> **Aim of the exercise**
Would you please output the data exactly, omitting no line?

=== Begin Enclosure ===

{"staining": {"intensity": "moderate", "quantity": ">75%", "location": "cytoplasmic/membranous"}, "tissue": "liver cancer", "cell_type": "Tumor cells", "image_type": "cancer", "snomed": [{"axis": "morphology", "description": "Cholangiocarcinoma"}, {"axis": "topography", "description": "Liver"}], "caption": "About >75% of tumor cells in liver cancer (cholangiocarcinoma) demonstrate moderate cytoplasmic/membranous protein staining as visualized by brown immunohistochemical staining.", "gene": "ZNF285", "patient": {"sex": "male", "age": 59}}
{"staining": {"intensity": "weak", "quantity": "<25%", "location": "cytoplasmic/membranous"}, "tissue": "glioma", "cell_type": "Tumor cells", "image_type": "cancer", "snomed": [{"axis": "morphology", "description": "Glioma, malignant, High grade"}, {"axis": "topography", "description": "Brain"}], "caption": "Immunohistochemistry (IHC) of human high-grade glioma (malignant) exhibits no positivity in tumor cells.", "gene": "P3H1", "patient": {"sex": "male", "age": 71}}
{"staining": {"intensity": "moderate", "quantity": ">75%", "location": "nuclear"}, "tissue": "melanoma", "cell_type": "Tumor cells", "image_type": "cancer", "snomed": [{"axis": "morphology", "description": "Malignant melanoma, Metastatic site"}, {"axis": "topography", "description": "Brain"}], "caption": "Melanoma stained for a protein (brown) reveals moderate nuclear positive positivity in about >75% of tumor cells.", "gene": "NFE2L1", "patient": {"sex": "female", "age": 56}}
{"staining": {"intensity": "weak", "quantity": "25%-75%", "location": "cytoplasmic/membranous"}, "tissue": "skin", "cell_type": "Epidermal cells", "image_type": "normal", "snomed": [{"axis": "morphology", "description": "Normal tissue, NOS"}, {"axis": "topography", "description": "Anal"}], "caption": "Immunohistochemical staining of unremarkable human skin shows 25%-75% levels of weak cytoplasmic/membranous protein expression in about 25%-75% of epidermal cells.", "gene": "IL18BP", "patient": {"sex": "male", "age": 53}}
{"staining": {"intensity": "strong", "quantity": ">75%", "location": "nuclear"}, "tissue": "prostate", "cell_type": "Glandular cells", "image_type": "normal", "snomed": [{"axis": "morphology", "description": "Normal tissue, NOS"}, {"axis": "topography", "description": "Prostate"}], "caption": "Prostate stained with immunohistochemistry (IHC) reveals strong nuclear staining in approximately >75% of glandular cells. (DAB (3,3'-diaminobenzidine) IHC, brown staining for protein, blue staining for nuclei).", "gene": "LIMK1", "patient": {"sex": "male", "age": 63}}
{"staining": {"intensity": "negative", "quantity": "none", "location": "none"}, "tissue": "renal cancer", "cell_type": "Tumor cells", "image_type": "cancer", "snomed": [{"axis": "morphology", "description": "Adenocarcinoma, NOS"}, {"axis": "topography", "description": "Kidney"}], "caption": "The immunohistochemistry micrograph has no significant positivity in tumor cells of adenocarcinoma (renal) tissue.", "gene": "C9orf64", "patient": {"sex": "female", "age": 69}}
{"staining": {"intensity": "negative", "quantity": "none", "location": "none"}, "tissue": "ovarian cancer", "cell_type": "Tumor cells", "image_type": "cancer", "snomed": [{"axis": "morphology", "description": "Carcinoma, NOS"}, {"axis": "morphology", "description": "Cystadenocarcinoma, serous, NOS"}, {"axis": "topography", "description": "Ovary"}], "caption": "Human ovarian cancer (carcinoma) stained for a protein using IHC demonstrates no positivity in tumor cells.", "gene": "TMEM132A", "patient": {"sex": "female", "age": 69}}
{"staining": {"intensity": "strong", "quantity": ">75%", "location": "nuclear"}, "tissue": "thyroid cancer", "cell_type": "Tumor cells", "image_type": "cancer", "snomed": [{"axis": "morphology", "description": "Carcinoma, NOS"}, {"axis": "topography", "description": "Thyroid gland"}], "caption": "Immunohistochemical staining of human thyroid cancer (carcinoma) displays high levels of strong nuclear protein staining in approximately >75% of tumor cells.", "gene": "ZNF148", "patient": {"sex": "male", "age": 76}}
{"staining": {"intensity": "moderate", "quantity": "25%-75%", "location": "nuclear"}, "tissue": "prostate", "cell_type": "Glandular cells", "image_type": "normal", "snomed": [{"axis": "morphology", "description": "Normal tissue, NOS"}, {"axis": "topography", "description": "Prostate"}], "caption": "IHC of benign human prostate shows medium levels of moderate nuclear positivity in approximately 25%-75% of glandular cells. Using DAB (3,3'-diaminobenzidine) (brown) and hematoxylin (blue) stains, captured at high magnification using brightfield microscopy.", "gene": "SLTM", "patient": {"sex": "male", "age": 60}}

=== End Enclosure ===

> **Answer section**
{"staining": {"intensity": "moderate", "quantity": ">75%", "location": "cytoplasmic/membranous"}, "tissue": "liver cancer", "cell_type": "Tumor cells", "image_type": "cancer", "snomed": [{"axis": "morphology", "description": "Cholangiocarcinoma"}, {"axis": "topography", "description": "Liver"}], "caption": "About >75% of tumor cells in liver cancer (cholangiocarcinoma) demonstrate moderate cytoplasmic/membranous protein staining as visualized by brown immunohistochemical staining.", "gene": "ZNF285", "patient": {"sex": "male", "age": 59}}
{"staining": {"intensity": "weak", "quantity": "<25%", "location": "cytoplasmic/membranous"}, "tissue": "glioma", "cell_type": "Tumor cells", "image_type": "cancer", "snomed": [{"axis": "morphology", "description": "Glioma, malignant, High grade"}, {"axis": "topography", "description": "Brain"}], "caption": "Immunohistochemistry (IHC) of human high-grade glioma (malignant) exhibits no positivity in tumor cells.", "gene": "P3H1", "patient": {"sex": "male", "age": 71}}
{"staining": {"intensity": "moderate", "quantity": ">75%", "location": "nuclear"}, "tissue": "melanoma", "cell_type": "Tumor cells", "image_type": "cancer", "snomed": [{"axis": "morphology", "description": "Malignant melanoma, Metastatic site"}, {"axis": "topography", "description": "Brain"}], "caption": "Melanoma stained for a protein (brown) reveals moderate nuclear positive positivity in about >75% of tumor cells.", "gene": "NFE2L1", "patient": {"sex": "female", "age": 56}}
{"staining": {"intensity": "weak", "quantity": "25%-75%", "location": "cytoplasmic/membranous"}, "tissue": "skin", "cell_type": "Epidermal cells", "image_type": "normal", "snomed": [{"axis": "morphology", "description": "Normal tissue, NOS"}, {"axis": "topography", "description": "Anal"}], "caption": "Immunohistochemical staining of unremarkable human skin shows 25%-75% levels of weak cytoplasmic/membranous protein expression in about 25%-75% of epidermal cells.", "gene": "IL18BP", "patient": {"sex": "male", "age": 53}}
{"staining": {"intensity": "strong", "quantity": ">75%", "location": "nuclear"}, "tissue": "prostate", "cell_type": "Glandular cells", "image_type": "normal", "snomed": [{"axis": "morphology", "description": "Normal tissue, NOS"}, {"axis": "topography", "description": "Prostate"}], "caption": "Prostate stained with immunohistochemistry (IHC) reveals strong nuclear staining in approximately >75% of glandular cells. (DAB (3,3'-diaminobenzidine) IHC, brown staining for protein, blue staining for nuclei).", "gene": "LIMK1", "patient": {"sex": "male", "age": 63}}
{"staining": {"intensity": "negative", "quantity": "none", "location": "none"}, "tissue": "renal cancer", "cell_type": "Tumor cells", "image_type": "cancer", "snomed": [{"axis": "morphology", "description": "Adenocarcinoma, NOS"}, {"axis": "topography", "description": "Kidney"}], "caption": "The immunohistochemistry micrograph has no significant positivity in tumor cells of adenocarcinoma (renal) tissue.", "gene": "C9orf64", "patient": {"sex": "female", "age": 69}}
{"staining": {"intensity": "negative", "quantity": "none", "location": "none"}, "tissue": "ovarian cancer", "cell_type": "Tumor cells", "image_type": "cancer", "snomed": [{"axis": "morphology", "description": "Carcinoma, NOS"}, {"axis": "morphology", "description": "Cystadenocarcinoma, serous, NOS"}, {"axis": "topography", "description": "Ovary"}], "caption": "Human ovarian cancer (carcinoma) stained for a protein using IHC demonstrates no positivity in tumor cells.", "gene": "TMEM132A", "patient": {"sex": "female", "age": 69}}
{"staining": {"intensity": "strong", "quantity": ">75%", "location": "nuclear"}, "tissue": "thyroid cancer", "cell_type": "Tumor cells", "image_type": "cancer", "snomed": [{"axis": "morphology", "description": "Carcinoma, NOS"}, {"axis": "topography", "description": "Thyroid gland"}], "caption": "Immunohistochemical staining of human thyroid cancer (carcinoma) displays high levels of strong nuclear protein staining in approximately >75% of tumor cells.", "gene": "ZNF148", "patient": {"sex": "male", "age": 76}}
{"staining": {"intensity": "moderate", "quantity": "25%-75%", "location": "nuclear"}, "tissue": "prostate", "cell_type": "Glandular cells", "image_type": "normal", "snomed": [{"axis": "morphology", "description": "Normal tissue, NOS"}, {"axis": "topography", "description": "Prostate"}], "caption": "IHC of benign human prostate shows medium levels of moderate nuclear positivity in approximately 25%-75% of glandular cells. Using DAB (3,3'-diaminobenzidine) (brown) and hematoxylin (blue) stains, captured at high magnification using brightfield microscopy.", "gene": "SLTM", "patient": {"sex": "male", "age": 60}}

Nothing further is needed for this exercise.